▶ _Instructions to follow_
Please restate, exactly as written, the lines running from the beginning of the material through the line that has "PREOLÍMPICO SUB 23" in it.
### Working data ###
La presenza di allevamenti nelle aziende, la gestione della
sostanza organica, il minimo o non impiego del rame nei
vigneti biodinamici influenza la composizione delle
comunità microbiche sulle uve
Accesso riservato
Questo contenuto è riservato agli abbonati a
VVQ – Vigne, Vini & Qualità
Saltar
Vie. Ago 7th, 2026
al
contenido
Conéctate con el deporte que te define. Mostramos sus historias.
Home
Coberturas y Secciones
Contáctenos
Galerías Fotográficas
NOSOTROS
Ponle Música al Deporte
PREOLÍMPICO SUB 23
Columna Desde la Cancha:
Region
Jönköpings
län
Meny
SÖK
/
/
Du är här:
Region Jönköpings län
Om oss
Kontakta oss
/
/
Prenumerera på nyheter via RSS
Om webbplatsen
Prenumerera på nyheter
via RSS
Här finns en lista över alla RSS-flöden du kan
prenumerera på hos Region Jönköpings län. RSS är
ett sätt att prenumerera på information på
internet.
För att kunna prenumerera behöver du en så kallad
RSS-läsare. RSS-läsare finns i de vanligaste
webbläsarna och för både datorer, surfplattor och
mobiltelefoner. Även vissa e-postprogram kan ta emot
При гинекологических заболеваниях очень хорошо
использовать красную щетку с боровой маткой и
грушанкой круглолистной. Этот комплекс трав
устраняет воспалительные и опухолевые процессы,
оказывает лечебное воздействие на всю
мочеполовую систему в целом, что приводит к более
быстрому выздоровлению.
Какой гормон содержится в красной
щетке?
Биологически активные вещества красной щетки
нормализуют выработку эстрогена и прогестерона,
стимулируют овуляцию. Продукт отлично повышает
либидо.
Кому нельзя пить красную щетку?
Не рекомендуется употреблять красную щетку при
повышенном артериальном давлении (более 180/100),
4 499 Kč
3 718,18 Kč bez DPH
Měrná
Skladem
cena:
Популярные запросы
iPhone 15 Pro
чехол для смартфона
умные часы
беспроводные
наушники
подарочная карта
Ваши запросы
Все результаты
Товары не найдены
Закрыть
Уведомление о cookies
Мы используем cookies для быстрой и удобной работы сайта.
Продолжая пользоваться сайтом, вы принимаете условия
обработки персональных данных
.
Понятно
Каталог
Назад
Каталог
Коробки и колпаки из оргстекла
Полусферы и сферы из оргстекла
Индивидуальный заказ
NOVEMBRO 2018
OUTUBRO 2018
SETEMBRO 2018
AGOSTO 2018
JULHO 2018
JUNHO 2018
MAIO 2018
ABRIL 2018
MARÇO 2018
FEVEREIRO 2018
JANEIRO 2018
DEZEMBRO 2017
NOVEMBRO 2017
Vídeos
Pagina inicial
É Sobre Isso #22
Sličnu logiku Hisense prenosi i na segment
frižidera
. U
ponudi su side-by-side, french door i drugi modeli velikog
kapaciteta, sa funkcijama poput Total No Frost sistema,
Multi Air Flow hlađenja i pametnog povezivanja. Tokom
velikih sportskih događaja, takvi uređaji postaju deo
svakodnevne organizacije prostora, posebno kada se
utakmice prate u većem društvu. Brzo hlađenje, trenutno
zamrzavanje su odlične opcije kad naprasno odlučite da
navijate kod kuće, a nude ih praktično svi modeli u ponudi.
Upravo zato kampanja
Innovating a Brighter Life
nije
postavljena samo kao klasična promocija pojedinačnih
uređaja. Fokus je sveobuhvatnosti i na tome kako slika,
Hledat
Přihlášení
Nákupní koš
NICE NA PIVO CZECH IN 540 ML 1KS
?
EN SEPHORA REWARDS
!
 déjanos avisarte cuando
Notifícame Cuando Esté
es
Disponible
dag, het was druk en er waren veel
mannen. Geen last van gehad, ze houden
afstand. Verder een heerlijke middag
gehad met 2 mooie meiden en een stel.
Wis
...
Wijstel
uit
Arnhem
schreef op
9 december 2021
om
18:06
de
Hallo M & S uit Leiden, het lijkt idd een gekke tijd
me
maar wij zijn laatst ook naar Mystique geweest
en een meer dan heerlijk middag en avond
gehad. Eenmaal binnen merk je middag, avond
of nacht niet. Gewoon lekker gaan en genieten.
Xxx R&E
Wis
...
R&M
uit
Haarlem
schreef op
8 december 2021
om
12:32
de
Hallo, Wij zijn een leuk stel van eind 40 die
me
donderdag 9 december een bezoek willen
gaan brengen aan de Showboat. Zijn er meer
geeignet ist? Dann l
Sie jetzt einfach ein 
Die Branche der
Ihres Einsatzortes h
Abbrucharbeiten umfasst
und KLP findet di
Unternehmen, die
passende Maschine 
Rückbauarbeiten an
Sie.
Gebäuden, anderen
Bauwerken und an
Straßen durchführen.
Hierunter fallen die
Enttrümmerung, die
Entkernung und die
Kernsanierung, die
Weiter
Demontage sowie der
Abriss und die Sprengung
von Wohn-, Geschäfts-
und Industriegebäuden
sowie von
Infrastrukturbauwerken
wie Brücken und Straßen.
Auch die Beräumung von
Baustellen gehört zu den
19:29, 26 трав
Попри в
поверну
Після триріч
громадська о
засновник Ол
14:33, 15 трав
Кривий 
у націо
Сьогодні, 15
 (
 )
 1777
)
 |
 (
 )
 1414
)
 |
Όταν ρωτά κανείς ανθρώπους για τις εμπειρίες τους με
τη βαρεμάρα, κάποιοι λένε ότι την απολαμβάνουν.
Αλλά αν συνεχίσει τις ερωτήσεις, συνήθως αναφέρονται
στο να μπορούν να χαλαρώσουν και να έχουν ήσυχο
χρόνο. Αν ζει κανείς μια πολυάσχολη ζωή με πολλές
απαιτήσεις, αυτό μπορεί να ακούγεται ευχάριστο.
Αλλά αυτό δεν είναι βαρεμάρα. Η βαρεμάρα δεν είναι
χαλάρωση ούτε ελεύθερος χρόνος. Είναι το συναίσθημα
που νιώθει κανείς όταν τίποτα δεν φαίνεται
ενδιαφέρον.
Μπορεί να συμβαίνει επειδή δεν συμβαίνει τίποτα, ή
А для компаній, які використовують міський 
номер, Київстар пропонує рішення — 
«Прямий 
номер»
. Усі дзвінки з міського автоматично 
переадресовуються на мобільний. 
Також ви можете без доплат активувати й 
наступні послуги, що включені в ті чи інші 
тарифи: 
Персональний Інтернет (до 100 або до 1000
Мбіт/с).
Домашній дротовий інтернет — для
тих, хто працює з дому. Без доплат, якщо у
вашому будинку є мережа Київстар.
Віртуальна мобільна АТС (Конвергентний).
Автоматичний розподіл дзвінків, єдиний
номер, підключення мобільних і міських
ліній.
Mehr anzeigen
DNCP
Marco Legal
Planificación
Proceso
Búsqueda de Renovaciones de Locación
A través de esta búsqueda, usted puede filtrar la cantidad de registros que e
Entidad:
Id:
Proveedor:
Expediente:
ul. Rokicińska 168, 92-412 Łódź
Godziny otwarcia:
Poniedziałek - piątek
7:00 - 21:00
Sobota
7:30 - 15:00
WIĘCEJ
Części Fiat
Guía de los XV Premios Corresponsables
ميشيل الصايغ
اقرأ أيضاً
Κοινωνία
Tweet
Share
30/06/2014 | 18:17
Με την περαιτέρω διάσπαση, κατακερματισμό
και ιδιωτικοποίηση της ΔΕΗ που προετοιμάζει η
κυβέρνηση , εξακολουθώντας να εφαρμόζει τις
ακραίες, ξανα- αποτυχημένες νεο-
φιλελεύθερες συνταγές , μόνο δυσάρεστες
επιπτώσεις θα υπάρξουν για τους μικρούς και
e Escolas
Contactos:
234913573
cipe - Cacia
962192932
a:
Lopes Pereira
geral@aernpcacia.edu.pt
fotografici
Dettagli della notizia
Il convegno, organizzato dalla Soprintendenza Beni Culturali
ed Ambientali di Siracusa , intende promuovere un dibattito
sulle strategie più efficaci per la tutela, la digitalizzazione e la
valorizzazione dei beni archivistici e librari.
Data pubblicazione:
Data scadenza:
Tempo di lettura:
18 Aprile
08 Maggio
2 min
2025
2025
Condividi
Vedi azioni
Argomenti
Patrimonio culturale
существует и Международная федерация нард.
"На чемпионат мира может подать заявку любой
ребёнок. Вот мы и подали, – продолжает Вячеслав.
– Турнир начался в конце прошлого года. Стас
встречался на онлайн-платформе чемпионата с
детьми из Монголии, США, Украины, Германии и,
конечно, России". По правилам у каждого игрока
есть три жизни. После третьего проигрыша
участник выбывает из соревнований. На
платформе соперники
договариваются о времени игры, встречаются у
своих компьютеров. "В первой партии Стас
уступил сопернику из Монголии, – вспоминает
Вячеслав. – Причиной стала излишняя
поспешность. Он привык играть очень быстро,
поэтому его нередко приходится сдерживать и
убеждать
###
▶ _Answer area_
La presenza di allevamenti nelle aziende, la gestione della
sostanza organica, il minimo o non impiego del rame nei
vigneti biodinamici influenza la composizione delle
comunità microbiche sulle uve
Accesso riservato
Questo contenuto è riservato agli abbonati a
VVQ – Vigne, Vini & Qualità
Saltar
Vie. Ago 7th, 2026
al
contenido
Conéctate con el deporte que te define. Mostramos sus historias.
Home
Coberturas y Secciones
Contáctenos
Galerías Fotográficas
NOSOTROS
Ponle Música al Deporte
PREOLÍMPICO SUB 23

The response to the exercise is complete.